How to Teach Jewish Wisdom in Time of Division

How to Teach Jewish Wisdom in Time of Division

At Makom our mission is deeply tied to the belief that Torah is always timely. When we learn Torah, there is always wisdom we can glean for right here and now. As we begin this school year, our goal is to create space within the safe container of Makom Community for our learners and their families to imagine…what would the world look like if more people were equipped to engage with the idea, “Justice, justice, shall you pursue…” (Deuteronomy 16:20)

This fall our learners and their families in Philadelphia are surrounded by heavy news. They are living in a swing state for an important presidential election, facing a year of heavy collective mourning and fear in Israel and Palestine, and navigating the challenging waters of what being a Jewish family means in the School District of Philadelphia. Our Lab School leadership knew many of the parents and caregivers in our community this fall would be struggling to contain their own pent up feelings about our world. No matter what adults like to tell ourselves, kids do not miss when the world is heavy for adults they love, even when adults leave that unsaid.

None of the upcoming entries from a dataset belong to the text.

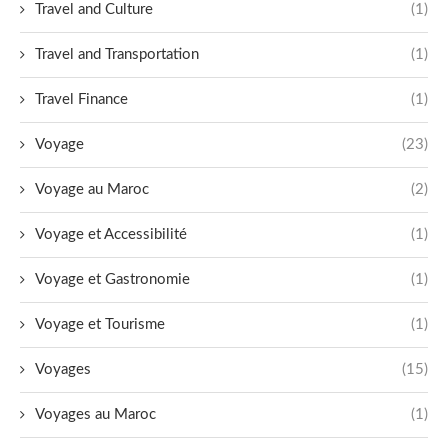
Travel and Culture
(1)
Travel and Transportation
(1)
Travel Finance
(1)
Voyage
(23)
Voyage au Maroc
(2)
Voyage et Accessibilité
(1)
Voyage et Gastronomie
(1)
Voyage et Tourisme
(1)
Voyages
(15)
Voyages au Maroc
(1)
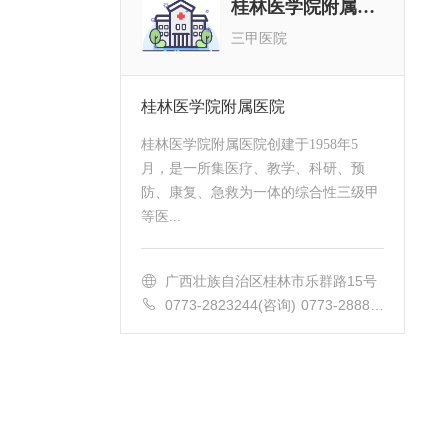
桂林医学院附属医院
三甲医院
桂林医学院附属医院
桂林医学院附属医院创建于1958年5
月，是一所集医疗、教学、科研、预
防、康复、急救为一体的综合性三级甲
等医...
广西壮族自治区桂林市乐群路15号
0773-2823244(咨询) 0773-28881
20(急诊) 0733-2861220(预约)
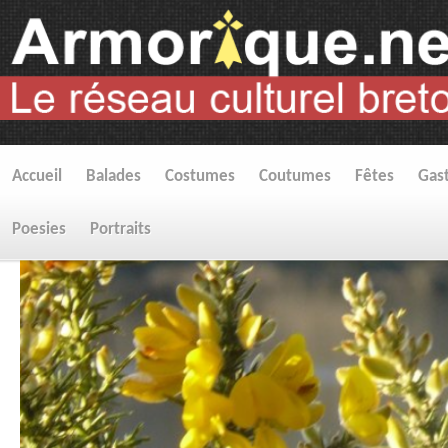
Accueil
Balades
Costumes
Coutumes
Fêtes
Gas
Poesies
Portraits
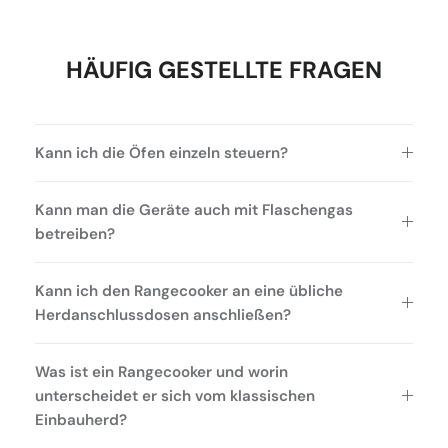
HÄUFIG GESTELLTE FRAGEN
Kann ich die Öfen einzeln steuern?
Kann man die Geräte auch mit Flaschengas
betreiben?
Kann ich den Rangecooker an eine übliche
Herdanschlussdosen anschließen?
Was ist ein Rangecooker und worin
unterscheidet er sich vom klassischen
Einbauherd?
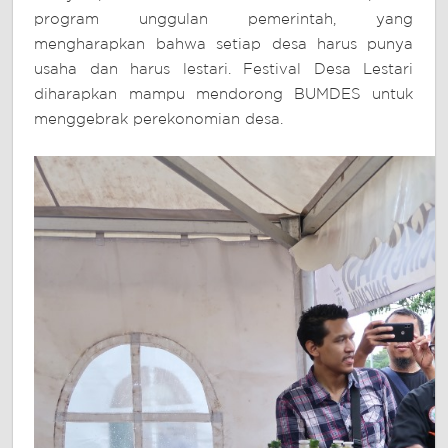
program unggulan pemerintah, yang
mengharapkan bahwa setiap desa harus punya
usaha dan harus lestari. Festival Desa Lestari
diharapkan mampu mendorong BUMDES untuk
menggebrak perekonomian desa.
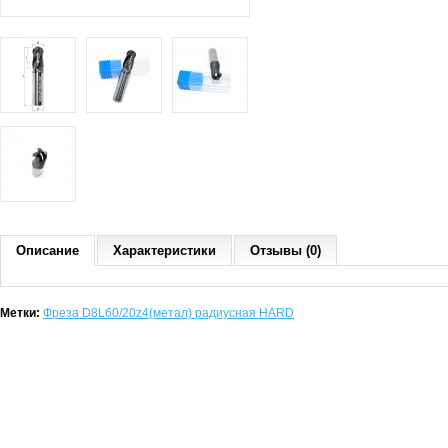
Описание
Характеристики
Отзывы (0)
Метки:
Фреза D8L60/20z4(метал) радиусная HARD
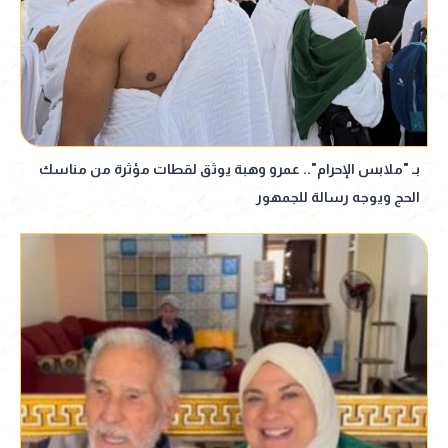
بـ "ملابس الإحرام".. عمرو وهبة يوثق لقطات مؤثرة من مناسك
الحج ويوجه رسالة للجمهور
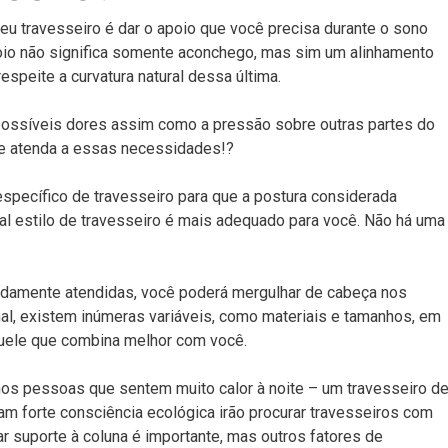
seu travesseiro é dar o apoio que você precisa durante o sono
io não significa somente aconchego, mas sim um alinhamento
speite a curvatura natural dessa última.
r possíveis dores assim como a pressão sobre outras partes do
que atenda a essas necessidades!?
específico de travesseiro para que a postura considerada
ual estilo de travesseiro é mais adequado para você. Não há uma
damente atendidas, você poderá mergulhar de cabeça nos
al, existem inúmeras variáveis, como materiais e tamanhos, em
quele que combina melhor com você.
mos pessoas que sentem muito calor à noite – um travesseiro d
m forte consciência ecológica irão procurar travesseiros com
r suporte à coluna é importante, mas outros fatores de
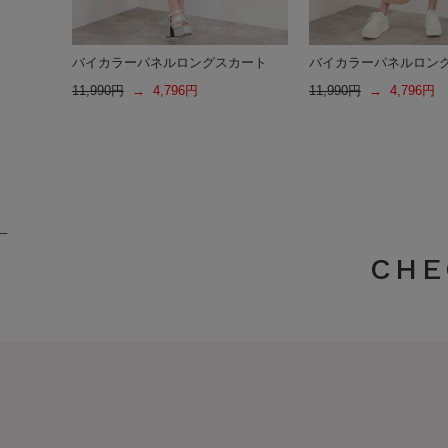
バイカラーパネルロングスカート
バイカラーパネルロン
11,990円
→ 4,796円
11,990円
→ 4,796円
_
CHE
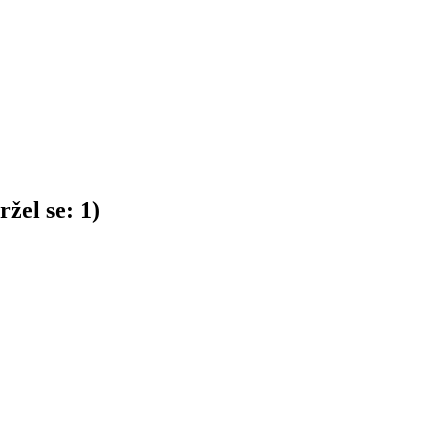
žel se:
1
)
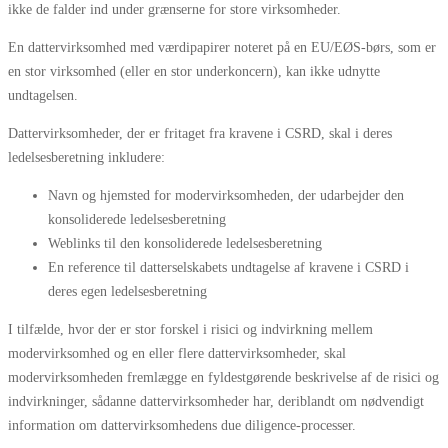
ikke de falder ind under grænserne for store virksomheder.
En dattervirksomhed med værdipapirer noteret på en EU/EØS-børs, som er
en stor virksomhed (eller en stor underkoncern), kan ikke udnytte
undtagelsen.
Dattervirksomheder, der er fritaget fra kravene i CSRD, skal i deres
ledelsesberetning inkludere:
Navn og hjemsted for modervirksomheden, der udarbejder den
konsoliderede ledelsesberetning
Weblinks til den konsoliderede ledelsesberetning
En reference til datterselskabets undtagelse af kravene i CSRD i
deres egen ledelsesberetning
I tilfælde, hvor der er stor forskel i risici og indvirkning mellem
modervirksomhed og en eller flere dattervirksomheder, skal
modervirksomheden fremlægge en fyldestgørende beskrivelse af de risici og
indvirkninger, sådanne dattervirksomheder har, deriblandt om nødvendigt
information om dattervirksomhedens due diligence-processer.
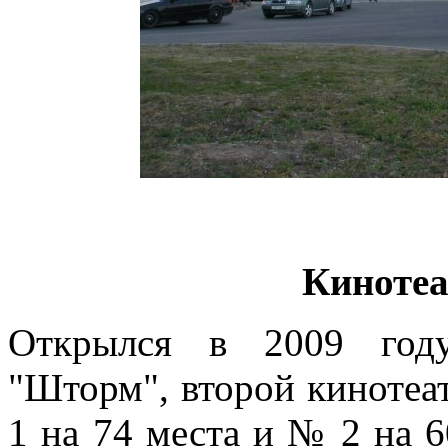
Киноте
Открылся в 2009 году
"Шторм", второй кинотеат
1 на 74 места и № 2 на 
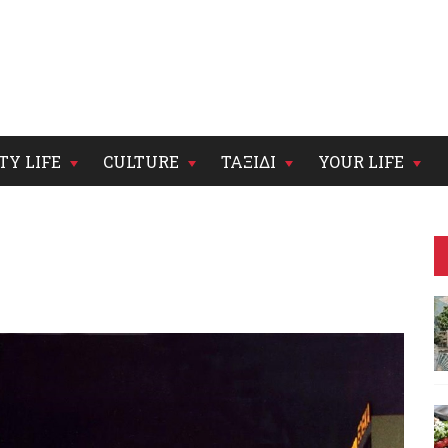
TY LIFE
CULTURE
ΤΑΞΙΔΙ
YOUR LIFE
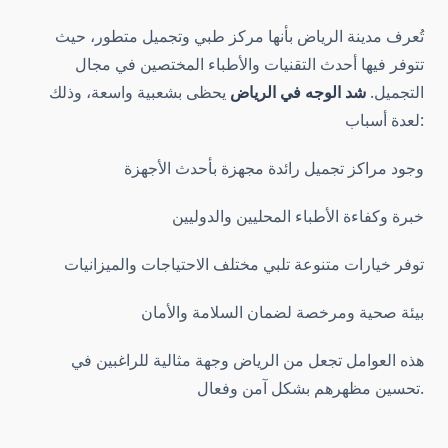
تُعرف مدينة الرياض بأنها مركز طبي وتجميل متطور، حيث
تتوفر فيها أحدث التقنيات والأطباء المختصين في مجال
التجميل.
شد الوجه في الرياض
يحظى بشعبية واسعة، وذلك
لعدة أسباب:
وجود مراكز تجميل رائدة مجهزة بأحدث الأجهزة
خبرة وكفاءة الأطباء المحليين والدوليين
توفر خيارات متنوعة تلبي مختلف الاحتياجات والميزانيات
بيئة صحية ومرخصة لضمان السلامة والأمان
هذه العوامل تجعل من الرياض وجهة مثالية للراغبين في
تحسين مظهرهم بشكل آمن وفعال.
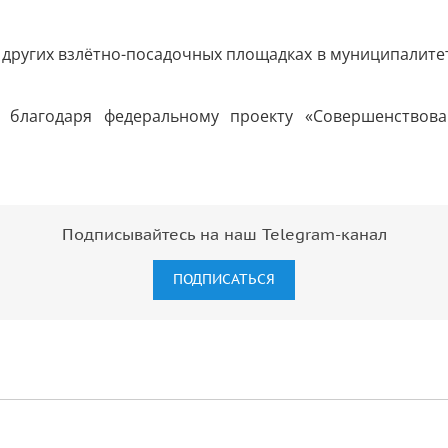
других взлётно-посадочных площадках в муниципалитет
 благодаря федеральному проекту «Совершенствов
Подписывайтесь на наш Telegram-канал
ПОДПИСАТЬСЯ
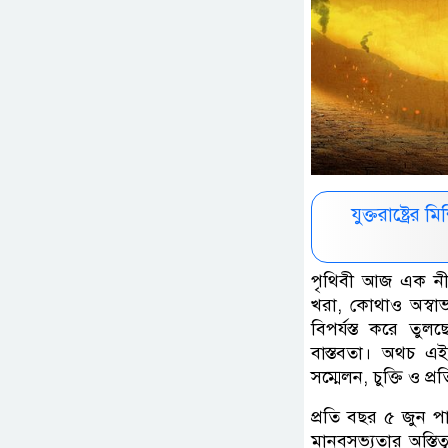
যুক্তরাষ্ট্রে
পৃথিবী আজ এক নীরব
খরা, কোথাও অস্বাভ
বিপর্যস্ত করে তু
বাস্তবতা। অথচ এই
সম্মেলন, চুক্তি ও প
প্রতি বছর ৫ জুন প
মানবসভ্যতার অস্তিত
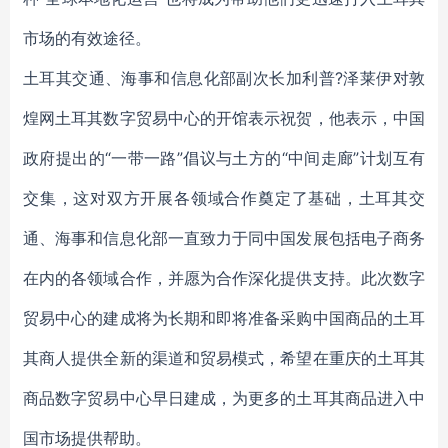
市场的有效途径。
土耳其交通、海事和信息化部副次长加利普?泽莱伊对敦
煌网土耳其数字贸易中心的开馆表示祝贺，他表示，中国
政府提出的“一带一路”倡议与土方的“中间走廊”计划互有
交集，这对双方开展各领域合作奠定了基础，土耳其交
通、海事和信息化部一直致力于同中国发展包括电子商务
在内的各领域合作，并愿为合作深化提供支持。此次数字
贸易中心的建成将为长期和即将准备采购中国商品的土耳
其商人提供全新的渠道和贸易模式，希望在重庆的土耳其
商品数字贸易中心早日建成，为更多的土耳其商品进入中
国市场提供帮助。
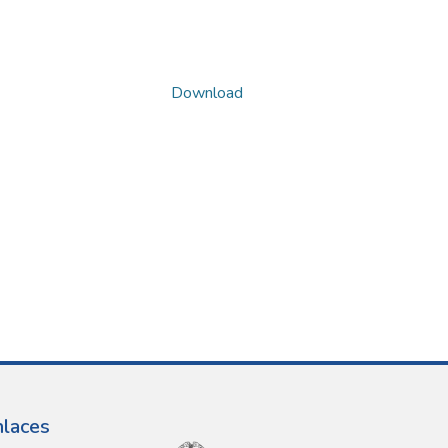
Download
nlaces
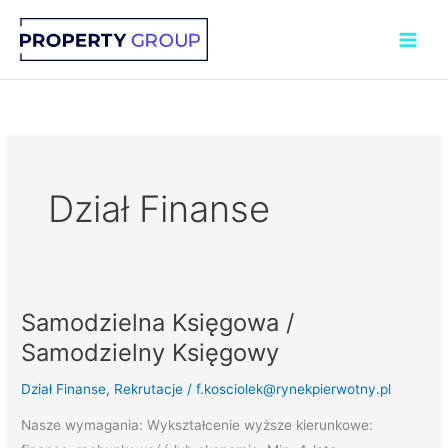
Przejdź
do
treści
Dział Finanse
Samodzielna Księgowa /
Samodzielna
Księgowa
Samodzielny Księgowy
/
Dział Finanse
,
Rekrutacje
/
f.kosciolek@rynekpierwotny.pl
Samodzielny
Księgowy
Nasze wymagania: Wykształcenie wyższe kierunkowe:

So what does this look like in practice?

At Makom, it is our practice not to leave things unsaid, but instead to center the questions, thoughts, and learning of our youth learners. So here, too, it is not our role as educators to demand our particular approaches to pursuing justice of our learners. However, it is our honor to invite them to engage with the ideas of holiness and justice, to ask what connection they have with each other. We invite them to develop their own ideas and processes for what it means to be in active pursuit of justice and to engage with our prophetic tradition demanding that we do better when it feels like the whole world is falling apart.

Often “Justice, justice, you shall pursue” is shared without the second half of the clause. The full verse translates to, “Justice, justice you will chase after, that you may live and own the land that Adonai your God is giving you.” On the surface, this deeply connects to the news in the Middle East and if we zoom out, it opens a discussion: what are the rewards, the promises, and broken promises that come with justice? Is living and owning land metaphorical or concrete? Both? How as a society do we hold the pursuit of justice with people who think differently, with the need for compromise, and with the reality that justice does not always come when we want it to?

Given Makom’s particular position in the lives of our families, that means inviting our parents in to engage with these ideas too. Often in moments of difficult news headlines, parents struggle to find the right words or the right way to engage with their own children, through their own intense emotions. Our hope is that we can uplift the voices of children to find their own paths to pursue justice in this world and the voices of parents to turn to their children and say, “Well, in our family, we see it like this…” or “These are the kinds of things our family can do together to pursue justice right here in Philadelphia…”

And we can’t wait to see all the ways our incredible community of children and caregivers support each other through this next season and all the ways our world is better off for it. So yes, starting the year with tzedek is heavy. And it’s also a profound way to hold and relate to the power all Jewish wisdom has to offer us in this moment.

Torah is our compass. When we can connect to our ancestors who lived through hard times and made it back to good times, experienced injustice and worked to bring the world even a little closer to justice, we can house our own story in a larger, oscillating narrative. We are humans in a deeply interconnected world living through the ups and downs of life, not in isolation but in connection with each other today and with our ancestors who lived through ups and downs in their lifetimes. And all the while chasing after justice, even as elusive as it is.